DOCUMENT TEXT:
Probability is Almost One Third

Probability Level 2

Select two distinct positive integers (without order) between 1 and 29 inclusive. If the probability that their sum is divisible by 3 can be represented in the form $\dfrac{a}{b}$ where $a$ and $b$ are coprime positive integers, compute $a+b.$

The answer is 271.

2 solutions

Grant Bulaong
Jun 7, 2016

The conditions for $x+y$ to be divisible by $3$ are;

(A) either $x$ and $y$ leave remainders of $1$ and $2$ or vice versa when divided by $3$ or

(B) both $x$ and $y$ are divisible by $3$ .

Between 1 and 29 inclusive, there are ten which leave a remainder of 1, ten which leave a remainder of 2 and nine which leave a remainder of 3 when divided by 3. So our probability is $\dfrac{\dbinom{10}{1}\dbinom{10}{1}+\dbinom{9}{2}}{\dbinom{29}{2}}=\dfrac{68}{203}$ Hence $a+b=68+203=\boxed{271}$ .

I used modular arithmetic, but pretty much the same solution

Ραμών Αδάλια - 5 years ago

Did you notice that $\frac{68}{203}$ is MORE than a third?

Peter Macgregor - 5 years ago

"Almost" is referring to, in this context, that the probability is close to one-third, not necessarily that is a smidgen under one-third. (Where, as you pointed out, it is actually more than one-third.)

RECORDED INFORMATION:
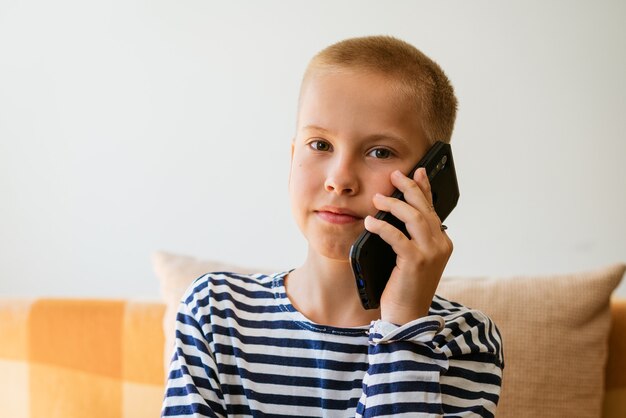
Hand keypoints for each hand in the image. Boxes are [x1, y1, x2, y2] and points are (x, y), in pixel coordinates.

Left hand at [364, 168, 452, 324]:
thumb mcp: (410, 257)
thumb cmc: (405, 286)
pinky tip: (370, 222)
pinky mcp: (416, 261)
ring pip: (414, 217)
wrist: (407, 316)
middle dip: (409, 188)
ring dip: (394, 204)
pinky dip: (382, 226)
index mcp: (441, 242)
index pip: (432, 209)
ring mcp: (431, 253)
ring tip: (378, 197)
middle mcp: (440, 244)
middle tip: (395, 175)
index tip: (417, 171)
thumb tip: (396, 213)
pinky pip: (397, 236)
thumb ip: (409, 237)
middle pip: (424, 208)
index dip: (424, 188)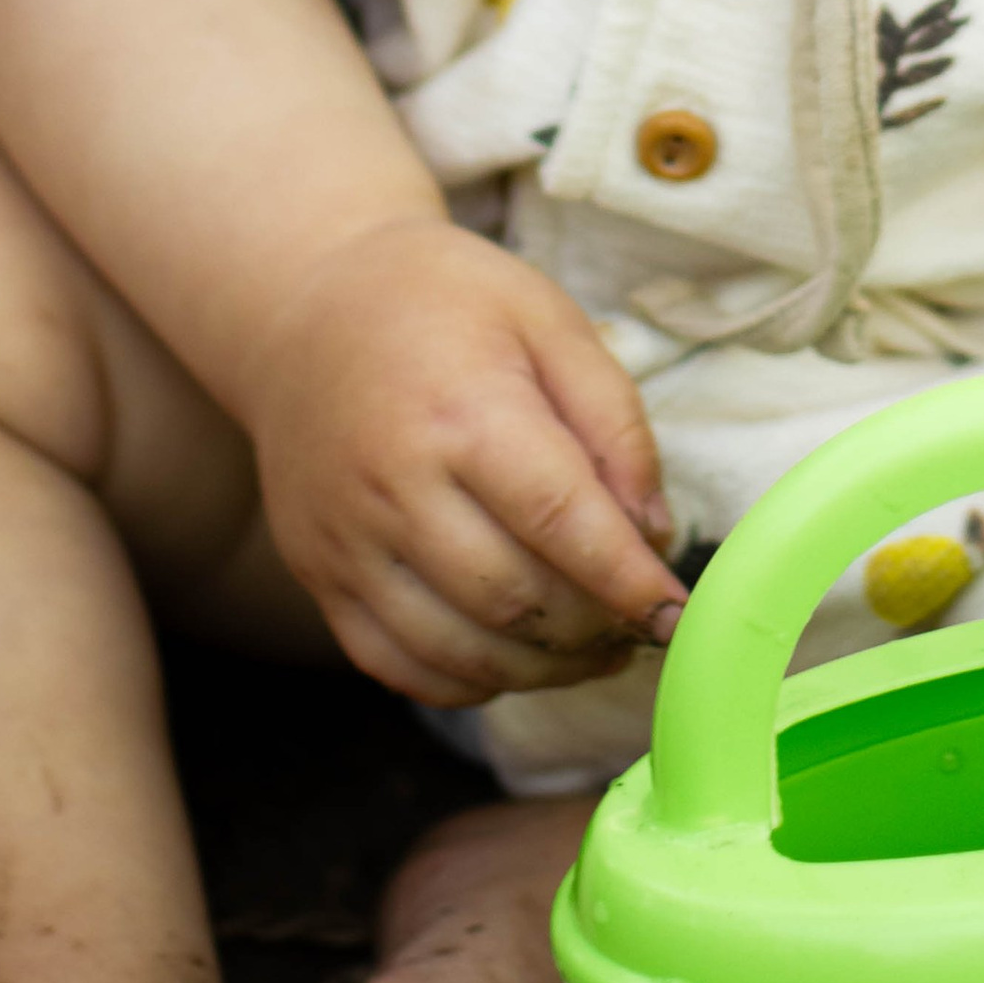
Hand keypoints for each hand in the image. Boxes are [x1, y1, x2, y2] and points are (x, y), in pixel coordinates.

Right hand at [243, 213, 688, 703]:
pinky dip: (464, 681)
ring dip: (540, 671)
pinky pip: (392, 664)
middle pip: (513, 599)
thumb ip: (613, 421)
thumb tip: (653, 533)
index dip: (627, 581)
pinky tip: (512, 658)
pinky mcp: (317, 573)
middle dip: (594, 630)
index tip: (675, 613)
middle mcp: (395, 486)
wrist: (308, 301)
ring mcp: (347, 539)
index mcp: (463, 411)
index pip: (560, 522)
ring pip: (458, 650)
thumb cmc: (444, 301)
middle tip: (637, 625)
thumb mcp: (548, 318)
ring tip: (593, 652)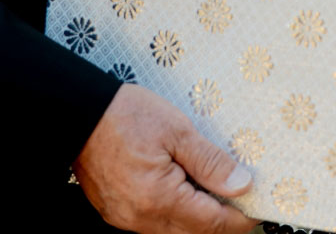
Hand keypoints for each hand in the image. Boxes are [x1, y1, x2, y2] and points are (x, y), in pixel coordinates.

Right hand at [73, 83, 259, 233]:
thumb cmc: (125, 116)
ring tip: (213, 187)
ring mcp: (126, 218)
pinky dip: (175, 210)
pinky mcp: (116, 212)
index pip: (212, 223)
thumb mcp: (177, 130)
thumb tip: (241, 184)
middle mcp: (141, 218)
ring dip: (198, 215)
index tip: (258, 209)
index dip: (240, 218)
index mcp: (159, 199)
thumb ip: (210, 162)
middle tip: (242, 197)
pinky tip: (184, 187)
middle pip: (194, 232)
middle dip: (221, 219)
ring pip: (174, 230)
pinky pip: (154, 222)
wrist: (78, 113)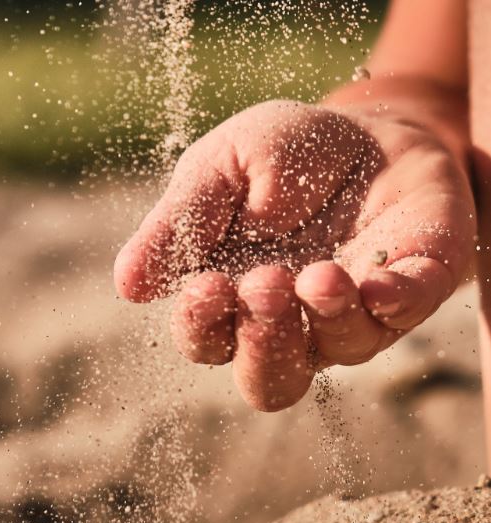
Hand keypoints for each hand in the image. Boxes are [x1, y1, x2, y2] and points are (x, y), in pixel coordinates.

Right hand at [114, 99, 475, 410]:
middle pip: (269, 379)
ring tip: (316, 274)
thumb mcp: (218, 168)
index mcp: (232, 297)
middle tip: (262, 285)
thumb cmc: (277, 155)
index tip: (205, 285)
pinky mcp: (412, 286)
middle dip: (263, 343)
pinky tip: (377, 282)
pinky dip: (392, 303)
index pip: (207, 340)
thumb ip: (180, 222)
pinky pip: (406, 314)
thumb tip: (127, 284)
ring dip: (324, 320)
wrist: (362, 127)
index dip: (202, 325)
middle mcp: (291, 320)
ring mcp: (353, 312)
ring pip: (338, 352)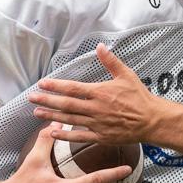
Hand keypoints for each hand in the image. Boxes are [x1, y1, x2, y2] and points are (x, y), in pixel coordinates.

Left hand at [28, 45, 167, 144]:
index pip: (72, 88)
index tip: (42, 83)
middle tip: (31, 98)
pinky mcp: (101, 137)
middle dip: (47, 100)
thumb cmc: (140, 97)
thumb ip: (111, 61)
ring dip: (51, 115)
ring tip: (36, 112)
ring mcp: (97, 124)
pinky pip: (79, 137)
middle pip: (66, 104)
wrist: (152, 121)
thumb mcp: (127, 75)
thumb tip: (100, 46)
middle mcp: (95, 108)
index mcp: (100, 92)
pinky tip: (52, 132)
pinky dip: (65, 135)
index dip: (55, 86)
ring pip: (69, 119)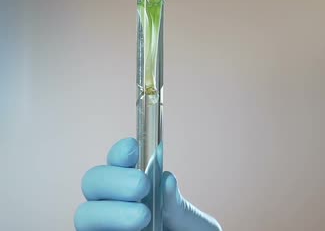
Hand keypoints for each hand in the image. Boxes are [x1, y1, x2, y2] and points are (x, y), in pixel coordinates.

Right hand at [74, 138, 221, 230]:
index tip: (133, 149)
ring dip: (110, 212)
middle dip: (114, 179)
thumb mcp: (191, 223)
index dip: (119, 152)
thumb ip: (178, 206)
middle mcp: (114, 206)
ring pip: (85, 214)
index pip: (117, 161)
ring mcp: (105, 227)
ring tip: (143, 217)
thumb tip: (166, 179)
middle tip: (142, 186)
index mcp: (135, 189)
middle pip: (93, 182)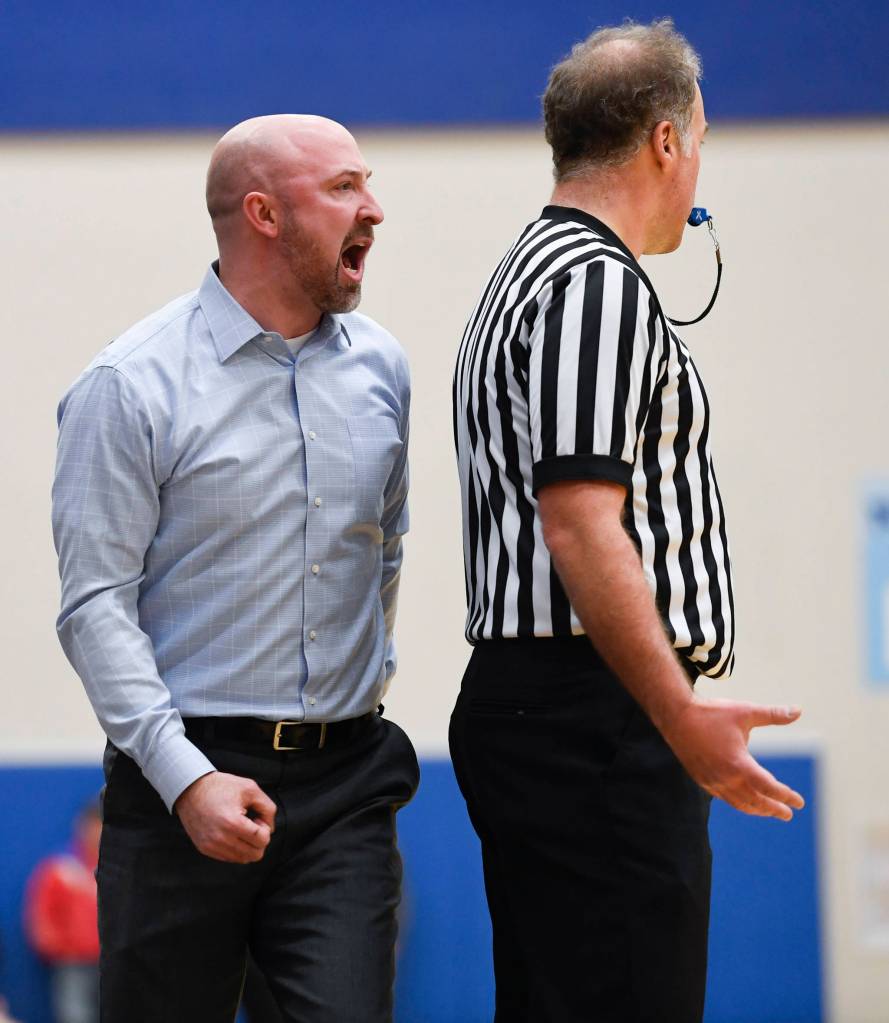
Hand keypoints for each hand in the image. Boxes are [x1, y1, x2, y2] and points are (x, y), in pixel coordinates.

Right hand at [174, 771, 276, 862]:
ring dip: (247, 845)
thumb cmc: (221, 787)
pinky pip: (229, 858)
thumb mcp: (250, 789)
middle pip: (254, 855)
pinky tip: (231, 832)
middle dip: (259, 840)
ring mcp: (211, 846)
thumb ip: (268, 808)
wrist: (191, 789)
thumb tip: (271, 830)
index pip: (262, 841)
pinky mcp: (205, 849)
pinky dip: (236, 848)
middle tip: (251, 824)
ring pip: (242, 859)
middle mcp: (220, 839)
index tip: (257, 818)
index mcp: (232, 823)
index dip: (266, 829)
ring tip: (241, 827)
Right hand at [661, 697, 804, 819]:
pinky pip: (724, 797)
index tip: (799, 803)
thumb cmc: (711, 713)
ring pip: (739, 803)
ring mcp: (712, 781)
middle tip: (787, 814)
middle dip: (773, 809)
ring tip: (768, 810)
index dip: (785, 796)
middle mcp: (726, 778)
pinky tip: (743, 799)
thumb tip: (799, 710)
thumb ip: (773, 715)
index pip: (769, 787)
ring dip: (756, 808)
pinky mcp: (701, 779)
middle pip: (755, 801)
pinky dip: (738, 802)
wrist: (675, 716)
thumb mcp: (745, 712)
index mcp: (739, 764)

WORK REQUEST 1: In the probability puzzle, what fraction does the first solution give for the chance that the sum is divisible by 3?
WORK REQUEST 2: Take the probability puzzle further, picking up right after its final sentence.
The records have no connection to the probability puzzle.

EXERCISE RESULT 1: 68/203

EXERCISE RESULT 2:
Oliver Daugherty-Long - 5 years ago

Ah, point taken!

Peter Macgregor - 5 years ago

Rohit Sachdeva
Jun 11, 2016

We have 3 types of nos: 3k, 3k+1 and 3k+2

From 1-29, there are 9 nos. of 3k types and 10 each of 3k+1 & 3k+2 type.

For sum of 2 nos. to be divisible by 3, either we should add 2 nos. of 3k types or 1 each of 3k+1 & 3k+2 type.

First can be done in $^{9}C_{2}$ ways.

Second can be done in $^{10}C_{1}$ x $^{10}C_{1}$ ways.

Total number of ways to select 2 nos. out of 29 is $^{29}C_{2}$

The desired probability is $\frac{36+100}{406} = \frac{68}{203}$ .

So a+b = 271

Probability is Almost One Third

The answer is 271.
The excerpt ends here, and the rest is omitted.